= Stephen C. Headley =

Stephen Cavanna Headley (born 5 August 1943 in Bryn Mawr, Pennsylvania) is a social anthropologist and a priest of the Eastern Orthodox Church. He is best known for his books on the anthropology of prayer and the ethnography of Central Java in Indonesia. He writes in French and English.

Headley was married to the American artist Anne Everett who died in 2013. He is the son of Young Adult writer Betty Cavanna who died in 2001.

==Education and academic posts==
Headley earned a B.A. degree in Oriental studies (Chinese and Sanskrit) from Columbia College, Columbia University in 1956 where he studied under Anton Zigmund-Cerbu. He obtained an M.A. degree in Buddhist studies from Columbia University in 1969 and continued his studies in Paris with a diploma in Sanskrit philology at the Ecole Pratique des Hautes Etudes (1972) and a doctorate in social anthropology under Georges Condominas at the Sorbonne in 1979. He also studied theology at Saint Vladimir's Orthodox Theological Seminary (Crestwood, New York, 1966–1969) and at the St Sergius Institute of Orthodox Theology in Paris (1969–1973).

He worked at the French National Center for Scientific Research between 1981 and 2008: between 1998 and 2008 he was working with a research team founded by the anthropologist Louis Dumont.

Between 1973 and 2005 Headley repeatedly did fieldwork in central Java, primarily in and around the village of Krendowahono.

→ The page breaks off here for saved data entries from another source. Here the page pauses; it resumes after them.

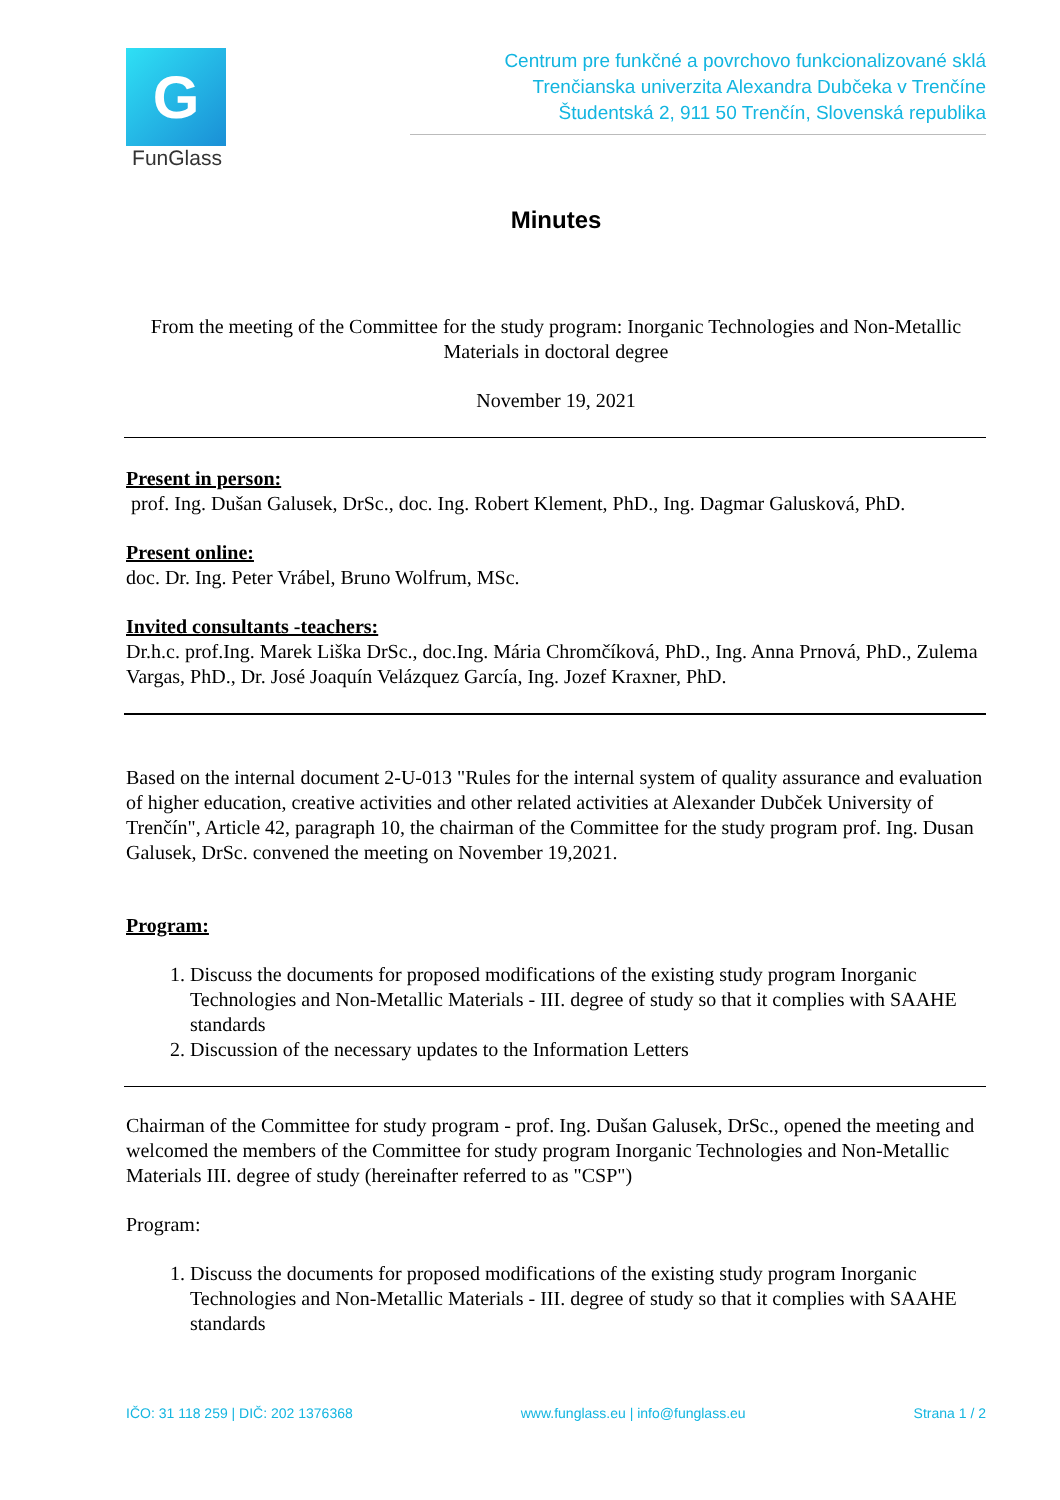G
FunGlass
Centrum pre funkčné a povrchovo funkcionalizované sklá
Trenčianska univerzita Alexandra Dubčeka v Trenčíne
Študentská 2, 911 50 Trenčín, Slovenská republika
Minutes
From the meeting of the Committee for the study program: Inorganic Technologies and Non-Metallic Materials in doctoral degree
November 19, 2021
Present in person:
prof. Ing. Dušan Galusek, DrSc., doc. Ing. Robert Klement, PhD., Ing. Dagmar Galusková, PhD.
Present online:
doc. Dr. Ing. Peter Vrábel, Bruno Wolfrum, MSc.
Invited consultants -teachers:
Dr.h.c. prof.Ing. Marek Liška DrSc., doc.Ing. Mária Chromčíková, PhD., Ing. Anna Prnová, PhD., Zulema Vargas, PhD., Dr. José Joaquín Velázquez García, Ing. Jozef Kraxner, PhD.
Based on the internal document 2-U-013 "Rules for the internal system of quality assurance and evaluation of higher education, creative activities and other related activities at Alexander Dubček University of Trenčín", Article 42, paragraph 10, the chairman of the Committee for the study program prof. Ing. Dusan Galusek, DrSc. convened the meeting on November 19,2021.
Program:
1. Discuss the documents for proposed modifications of the existing study program Inorganic Technologies and Non-Metallic Materials - III. degree of study so that it complies with SAAHE standards
2. Discussion of the necessary updates to the Information Letters
Chairman of the Committee for study program - prof. Ing. Dušan Galusek, DrSc., opened the meeting and welcomed the members of the Committee for study program Inorganic Technologies and Non-Metallic Materials III. degree of study (hereinafter referred to as "CSP")
Program:
1. Discuss the documents for proposed modifications of the existing study program Inorganic Technologies and Non-Metallic Materials - III. degree of study so that it complies with SAAHE standards
IČO: 31 118 259 | DIČ: 202 1376368 www.funglass.eu | info@funglass.eu Strana 1 / 2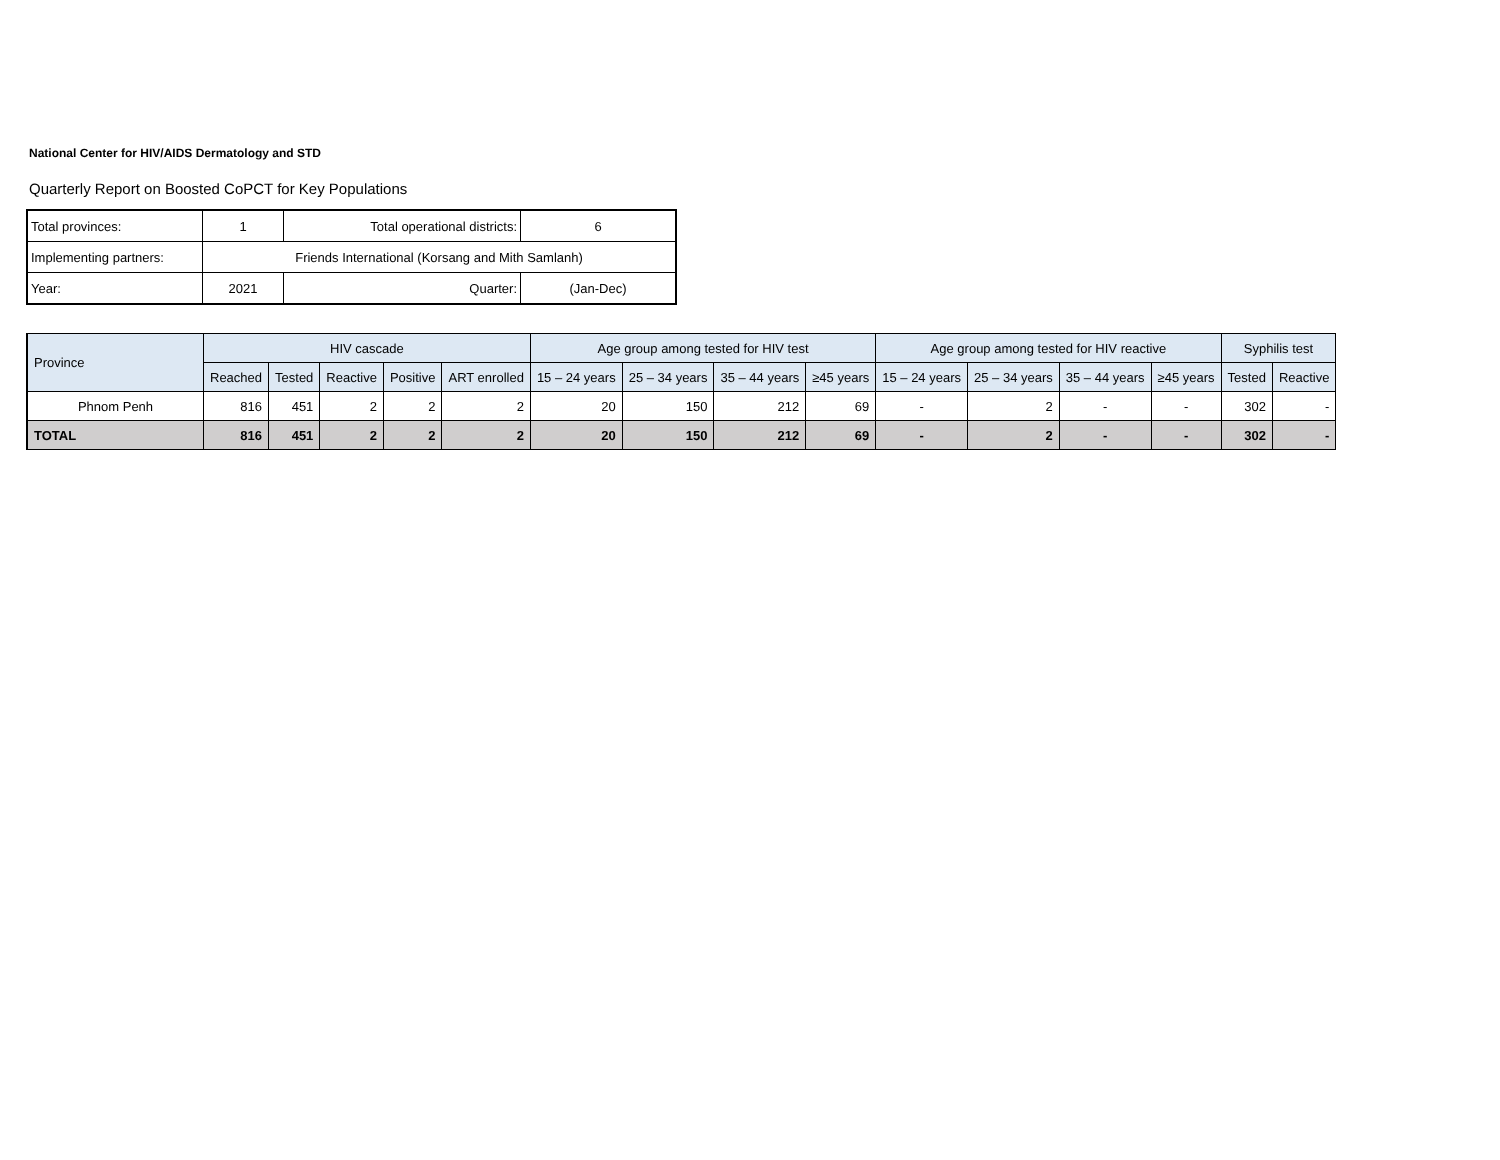National Center for HIV/AIDS Dermatology and STD
Quarterly Report on Boosted CoPCT for Key Populations
| Total provinces: | 1 | Total operational districts: | 6 |
| Implementing partners: | Friends International (Korsang and Mith Samlanh) | | |
| Year: | 2021 | Quarter: | (Jan-Dec) |
| Province | HIV cascade | | | | | Age group among tested for HIV test | | | | Age group among tested for HIV reactive | | | | Syphilis test | |
| --- | --- | --- | --- | --- | --- | --- | --- | --- | --- | --- | --- | --- | --- | --- | --- |
| | Reached | Tested | Reactive | Positive | ART enrolled | 15 – 24 years | 25 – 34 years | 35 – 44 years | ≥45 years | 15 – 24 years | 25 – 34 years | 35 – 44 years | ≥45 years | Tested | Reactive |
| Phnom Penh | 816 | 451 | 2 | 2 | 2 | 20 | 150 | 212 | 69 | - | 2 | - | - | 302 | - |
| TOTAL | 816 | 451 | 2 | 2 | 2 | 20 | 150 | 212 | 69 | - | 2 | - | - | 302 | - |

Between 2006 and 2010 he taught in Moscow and undertook field work on parish life.

==Books==
- River of Rituals. An Anthropology of Alternative Rites. Volos Aademny, Greece, 2021.
- The Songs of The Bridal Chamber: Monks at Prayer. Volos Academy, Greece, 2020.
- After Secularization, Religious Faith in Modern Europe, Russia and Asia. St. Sebastian Press, Los Angeles, 2020.
- Du Désert et du Paradis. Introduction à la Théologie Ascétique. Paris: Editions du Cerf. 2018
- The Hidden Ear of God. A Christian Anthropology of Verbal Icons and Iconic Words. New York: Angelico Press. 2018.
- Christ after Communism: Spiritual Authority and it Transmission in Three Parishes in Moscow. Orthodox Research Institute, Rollingsford. 2010.
- Durga’s Mosque : Cosmology, Conversion and Community in central Javanese Islam. Institute of South East Asian Studies, Singapore. 2004. Durga's Mosque was labeled a 2006 Outstanding Academic Title by the Association of College and Research Libraries, American Library Association. ISBN 978-981-230-242-7
  - Review, Indonesia. no. 80, (2005): 197-202
  - Review Homme
- From Cosmogony to Exorcism in a Javanese Genesis. The Spilt Seed. Oxford Studies in Social and Cultural Anthropology, Oxford University Press. 2000.
  - Review, American Anthropologist, Dec., 2002, vol. 104, no. 4, p. 1242
  - Review, Journal of Asian Studies, Aug., 2004, vol. 63, no. 3, p. 847-849

==Edited volume==
- Stephen C. Headley (ed) Moitiés d’hommes: thematic issue of the review l’Homme (Issue 174, April–June, 2005). Contains two chapters by Headley.
- Stephen C. Headley et David Parkin (eds), Islamic Prayer across the Indian Ocean. Inside and Outside the Mosque. 2000. Curzon Press, United Kingdom. ISBN 978-0-7007-1234-2
- Stephen C. Headley (ed), Vers une anthropologie de la prière. Etudes ethnolinguistiques javanaises. 1996. Publications Universitaires de Provence, Aix-en-Provence. Contains three chapters by Headley.
  - Review, Journal of Asian Studies, Nov 1997, vol. 56, no. 4, p. 1165-1167
- Stephen C. Headley (ed), Anthropologie de la prière : rites oraux en Asie du Sud-Est. Thematic issue of the review L’Homme. Issue 132, vol. XXIV, Oct-Dec, 1994.